Question

Each year a company selects a number of employees for a management training program. On average, 30 percent of those sent complete the program. Out of the 14 people sent, what is the probability that exactly 5 complete the program?

a) 0.1963
b) 0.3963
c) 0.8805
d) 0.7805
e) 0.2403
f) None of the above

Answer 1

`P(X=5)=(14C5)(0.3)^5 (1-0.3)^(14-5)=0.1963`

The correct answer would be:

a) 0.1963

Explanation:

Previous concepts

A Bernoulli trial is "a random experiment with exactly two possible outcomes, "success" and "failure", in which the probability of success is the same every time the experiment is conducted". And this experiment is a particular case of the binomial experiment.

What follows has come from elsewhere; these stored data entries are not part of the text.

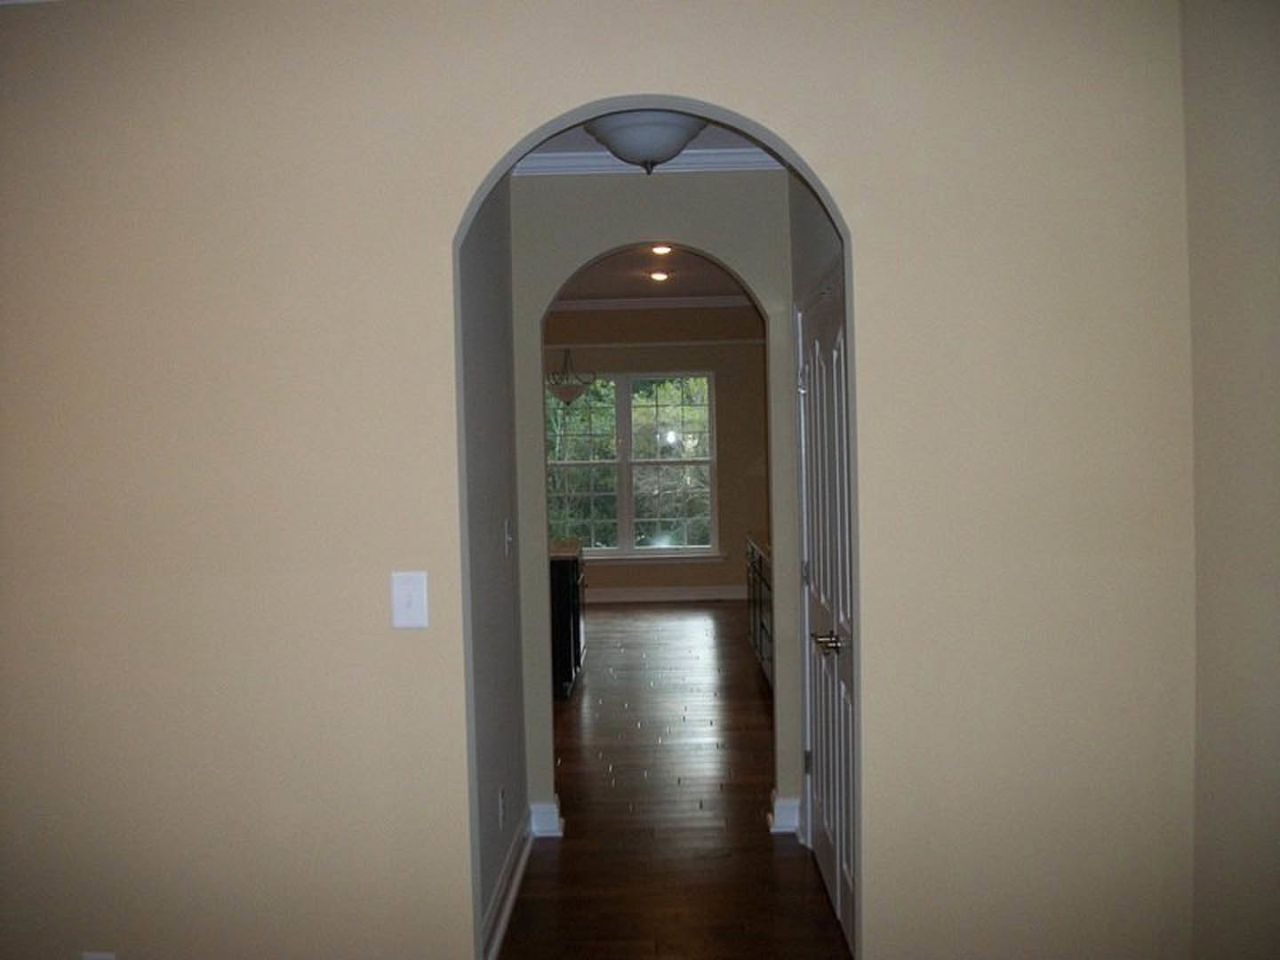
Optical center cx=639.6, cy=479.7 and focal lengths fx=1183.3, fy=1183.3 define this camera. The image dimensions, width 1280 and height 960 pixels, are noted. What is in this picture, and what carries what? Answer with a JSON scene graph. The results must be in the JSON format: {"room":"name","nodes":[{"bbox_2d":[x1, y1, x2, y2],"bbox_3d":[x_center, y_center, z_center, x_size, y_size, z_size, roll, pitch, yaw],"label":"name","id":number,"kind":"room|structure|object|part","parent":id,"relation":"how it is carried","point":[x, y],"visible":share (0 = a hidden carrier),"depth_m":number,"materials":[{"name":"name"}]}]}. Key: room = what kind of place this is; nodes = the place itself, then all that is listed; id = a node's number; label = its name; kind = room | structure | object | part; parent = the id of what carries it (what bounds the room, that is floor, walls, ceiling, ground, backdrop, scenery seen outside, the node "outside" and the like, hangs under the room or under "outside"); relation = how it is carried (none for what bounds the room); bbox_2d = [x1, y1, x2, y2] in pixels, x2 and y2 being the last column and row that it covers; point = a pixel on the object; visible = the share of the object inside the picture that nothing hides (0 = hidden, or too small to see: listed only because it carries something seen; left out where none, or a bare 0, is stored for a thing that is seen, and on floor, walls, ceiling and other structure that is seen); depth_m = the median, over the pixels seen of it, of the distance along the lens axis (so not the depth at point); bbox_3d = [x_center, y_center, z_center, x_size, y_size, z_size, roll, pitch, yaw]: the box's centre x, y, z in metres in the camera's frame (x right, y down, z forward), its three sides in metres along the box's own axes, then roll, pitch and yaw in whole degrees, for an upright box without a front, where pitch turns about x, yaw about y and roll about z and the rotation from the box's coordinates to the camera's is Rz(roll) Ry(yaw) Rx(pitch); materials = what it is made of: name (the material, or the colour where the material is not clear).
{"room":"hallway","nodes":[
{"label":"hallway","id":0,"kind":"room"},
{"bbox_2d":[456,179,527,959],"bbox_3d":[-0.542,0.064,3.791,0.123,2.784,1.677,-1,2,1],"label":"hallway left wall","id":1,"kind":"structure","parent":0,"point":[486,297],"depth_m":3.85,"materials":[{"name":"grey paint"}]},
{"bbox_2d":[496,784,506,828],"bbox_3d":[-0.460,1.096,3.957,0.011,0.129,0.075,-1,2,1],"label":"wall socket","id":2,"kind":"object","parent":1,"relation":"attached to","point":[501,803],"visible":0.97,"depth_m":3.93,"materials":[{"name":"white"}]},
{"bbox_2d":[504,520,513,555],"bbox_3d":[-0.474,0.211,4.320,0.019,0.125,0.077,-1,2,1],"label":"light switch","id":3,"kind":"object","parent":1,"relation":"attached to","point":[507,536],"visible":0.97,"depth_m":4.30,"materials":[{"name":"white plastic"}]},
{"bbox_2d":[481,808,536,959],"bbox_3d":[-0.441,1.381,3.774,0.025,0.126,1.924,-1,2,1],"label":"baseboard","id":4,"kind":"structure","parent":1,"relation":"attached to","point":[501,924],"depth_m":3.92,"materials":[{"name":"white paint"}]},
{"bbox_2d":[0,0,1192,959],"bbox_3d":[-0.587,0.130,2.798,3.779,2.730,0.137,-1,2,1],"label":"arched wall","id":5,"kind":"structure","parent":0,"point":[708,79],"depth_m":2.73,"materials":[{"name":"beige paint"}]},
{"bbox_2d":[80,951,116,959],"bbox_3d":[-1.268,1.170,2.777,0.075,0.124,0.009,-1,2,1],"label":"wall socket","id":6,"kind":"object","parent":5,"relation":"attached to","point":[99,958],"visible":0.98,"depth_m":2.77,"materials":[{"name":"white plastic"}]},
{"bbox_2d":[390,569,429,627],"bbox_3d":[-0.539,0.279,2.759,0.083,0.136,0.017,-1,2,1],"label":"light switch","id":7,"kind":"object","parent":5,"relation":"attached to","point":[404,598],"visible":0.98,"depth_m":2.76,"materials":[{"name":"white plastic"}]},
{"bbox_2d":[520,116,770,154],"bbox_3d":[0.056,-1.317,4.015,1.722,0.107,1.457,-1,2,1],"label":"hallway ceiling","id":8,"kind":"structure","parent":0,"point":[703,135],"depth_m":4.41,"materials":[{"name":"white paint"}]},
{"bbox_2d":[583,109,707,173],"bbox_3d":[0.026,-1.141,3.979,0.416,0.223,0.417,-1,2,1],"label":"ceiling light","id":9,"kind":"object","parent":8,"relation":"attached to","point":[655,132],"visible":0.86,"depth_m":3.87,"materials":[{"name":"white glass"}]},
{"bbox_2d":[553,245,753,302],"bbox_3d":[-0.152,-1.678,8.372,5.834,0.111,6.599,-1,2,1],"label":"kitchen ceiling","id":10,"kind":"structure","parent":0,"point":[700,286],"depth_m":9.91,"materials":[{"name":"paint"}]},
{"bbox_2d":[545,349,595,406],"bbox_3d":[-0.575,-1.046,9.273,0.442,0.913,0.447,-1,2,1],"label":"pendant light","id":11,"kind":"object","parent":10,"relation":"hanging from","point":[565,391],"visible":0.87,"depth_m":9.20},
{"bbox_2d":[648,270,670,281],"bbox_3d":[0.164,-1.704,9.884,0.196,0.050,0.194,-1,2,1],"label":"recessed light","id":12,"kind":"object","parent":10,"relation":"in","point":[658,276],"visible":0.98,"depth_m":9.86,"materials":[{"name":"white"}]},
{"bbox_2d":[648,243,672,255],"bbox_3d":[0.152,-1.646,8.416,0.197,0.056,0.201,-1,2,1],"label":"recessed light","id":13,"kind":"object","parent":10,"relation":"in","point":[660,248],"visible":0.91,"depth_m":8.42,"materials":[{"name":"white"}]},
{"bbox_2d":[543,305,770,599],"bbox_3d":[-0.594,-0.270,11.557,5.023,2.938,0.150,-1,2,1],"label":"far wall","id":14,"kind":"structure","parent":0,"point":[613,358],"depth_m":11.48,"materials":[{"name":"beige paint"}]},
{"bbox_2d":[546,372,719,557],"bbox_3d":[-0.149,-0.137,11.645,1.859,1.825,0.136,-1,2,1],"label":"window","id":15,"kind":"structure","parent":14,"relation":"in","point":[624,533],"depth_m":11.64,"materials":[{"name":"glass"}]},
{"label":"sash","id":16,"kind":"part","parent":15,"relation":"part of","materials":[{"name":"white paint"}]},
{"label":"sash","id":17,"kind":"part","parent":15,"relation":"part of","materials":[{"name":"white glass"}]},
{"bbox_2d":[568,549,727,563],"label":"window sill","id":18,"kind":"structure","parent":14,"relation":"attached to","point":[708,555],"depth_m":11.43,"materials":[{"name":"white paint"}]},
{"bbox_2d":[547,294,761,311],"bbox_3d":[0.040,-1.673,11.020,3.673,0.099,0.684,-1,2,1],"label":"crown molding","id":19,"kind":"structure","parent":14,"relation":"attached to","point":[730,300],"depth_m":11.25,"materials":[{"name":"white paint"}]},
{"bbox_2d":[585,584,745,603],"bbox_3d":[-0.325,1.113,11.392,4.532,0.129,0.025,-1,2,1],"label":"baseboard","id":20,"kind":"structure","parent":14,"relation":"attached to","point":[647,596],"depth_m":11.38,"materials":[{"name":"white paint"}]},
{"bbox_2d":[508,164,805,841],"bbox_3d":[-0.120,-0.014,4.719,3.372,2.842,0.132,-1,2,1],"label":"arch wall","id":21,"kind":"structure","parent":0,"point":[539,447],"depth_m":4.65,"materials":[{"name":"paint"}]},
{"bbox_2d":[528,799,563,836],"bbox_3d":[-0.395,1.352,4.726,0.169,0.128,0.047,-1,2,1],"label":"baseboard","id":22,"kind":"structure","parent":21,"relation":"attached to","point":[544,808],"depth_m":4.70,"materials":[{"name":"white paint"}]},
{"bbox_2d":[507,147,783,176],"bbox_3d":[0.037,-1.231,4.520,1.496,0.076,0.113,-1,2,1],"label":"crown molding","id":23,"kind":"structure","parent":21,"relation":"attached to","point":[727,154],"depth_m":4.56,"materials":[{"name":"white paint"}]},
{"bbox_2d":[768,791,801,833],"bbox_3d":[0.596,1.329,4.727,0.129,0.131,0.112,-1,2,1],"label":"baseboard","id":24,"kind":"structure","parent":21,"relation":"attached to","point":[793,813],"depth_m":4.68,"materials":[{"name":"white paint"}]},
{"bbox_2d":[498,598,853,959],"bbox_3d":[-0.545,1.432,5.896,7.716,0.098,11.983,-1,2,1],"label":"floor","id":25,"kind":"structure","parent":0,"point":[563,848],"depth_m":4.85,"materials":[{"name":"brown wood"}]},
{"bbox_2d":[549,547,586,698],"bbox_3d":[-0.844,0.869,7.834,0.978,0.883,1.305,-1,2,1],"label":"kitchen island","id":26,"kind":"object","parent":25,"relation":"on","point":[565,660],"visible":0.23,"depth_m":7.23,"materials":[{"name":"black"}]},
{"bbox_2d":[549,536,584,559],"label":"countertop","id":27,"kind":"structure","parent":26,"relation":"on","point":[560,549],"depth_m":7.74,"materials":[{"name":"stone"}]},
{"bbox_2d":[744,538,774,688],"bbox_3d":[1.035,0.835,7.398,0.659,0.892,2.640,-1,2,1],"label":"kitchen cabinet","id":28,"kind":"object","parent":25,"relation":"on","point":[759,644],"visible":0.13,"depth_m":7.65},
{"bbox_2d":[744,529,772,562],"bbox_3d":[1.059,0.430,7.638,0.651,0.043,2.024,-1,2,1],"label":"countertop","id":29,"kind":"structure","parent":28,"relation":"on","point":[767,547],"depth_m":7.85,"materials":[{"name":"stone"}]},
{"bbox_2d":[784,178,853,887],"bbox_3d":[0.668,0.031,3.796,0.129,2.781,1.804,-1,2,1],"label":"hallway right wall","id":30,"kind":"structure","parent":0,"point":[804,232],"depth_m":4.31,"materials":[{"name":"paint"}]},
{"bbox_2d":[799,266,855,951],"bbox_3d":[0.616,0.408,3.880,0.100,2.018,1.210,-1,2,1],"label":"door","id":31,"kind":"structure","parent":30,"relation":"in","point":[814,342],"depth_m":3.85,"materials":[{"name":"white paint"}]},
{"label":"hinge","id":32,"kind":"part","parent":31,"relation":"part of","materials":[{"name":"silver metal"}]},
{"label":"hinge","id":33,"kind":"part","parent":31,"relation":"part of","materials":[{"name":"silver metal"}]},
{"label":"hinge","id":34,"kind":"part","parent":31,"relation":"part of","materials":[{"name":"silver metal"}]},
{"bbox_3d":[0.586,0.517,3.729,0.086,0.061,0.123,-1,2,1],"label":"handle","id":35,"kind":"part","parent":31,"relation":"part of","materials":[{"name":"silver metal"}]},
{"bbox_2d":[1182,0,1279,959],"bbox_3d":[1.315,0.157,0.902,0.132,2.746,3.930,-1,2,1],"label":"right wall","id":36,"kind":"structure","parent":0,"point":[1257,248],"depth_m":2.53,"materials":[{"name":"beige paint"}]},
{"label":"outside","id":37,"kind":"structure","parent":0,"visible":0},
{"label":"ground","id":38,"kind":"structure","parent":37,"visible":0},
{"bbox_2d":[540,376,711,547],"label":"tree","id":39,"kind":"object","parent":38,"relation":"on","point":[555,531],"visible":0.15,"materials":[{"name":"green plant"}]}
]}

The binomial distribution is a "DISCRETE probability distribution that summarizes the probability that a value will take one of two independent values under a given set of parameters. The assumptions for the binomial distribution are that there is only one outcome for each trial, each trial has the same probability of success, and each trial is mutually exclusive, or independent of each other".

The probability mass function for the Binomial distribution is given as:

`P(X)=(nCx)(p)^x (1-p)^(n-x)`

Where (nCx) means combinatory and it's given by this formula:

`nCx=(n!)/((n-x)! x!)`

Solution to the problem

Let X the random variable of interest, "number of people who complete the program" on this case we now that:

`X \sim Binom(n=14, p=0.3)`

And we want to find this probability:

`P(X=5)`

Using the probability mass function we got:

`P(X=5)=(14C5)(0.3)^5 (1-0.3)^(14-5)=0.1963`

The correct answer would be:

a) 0.1963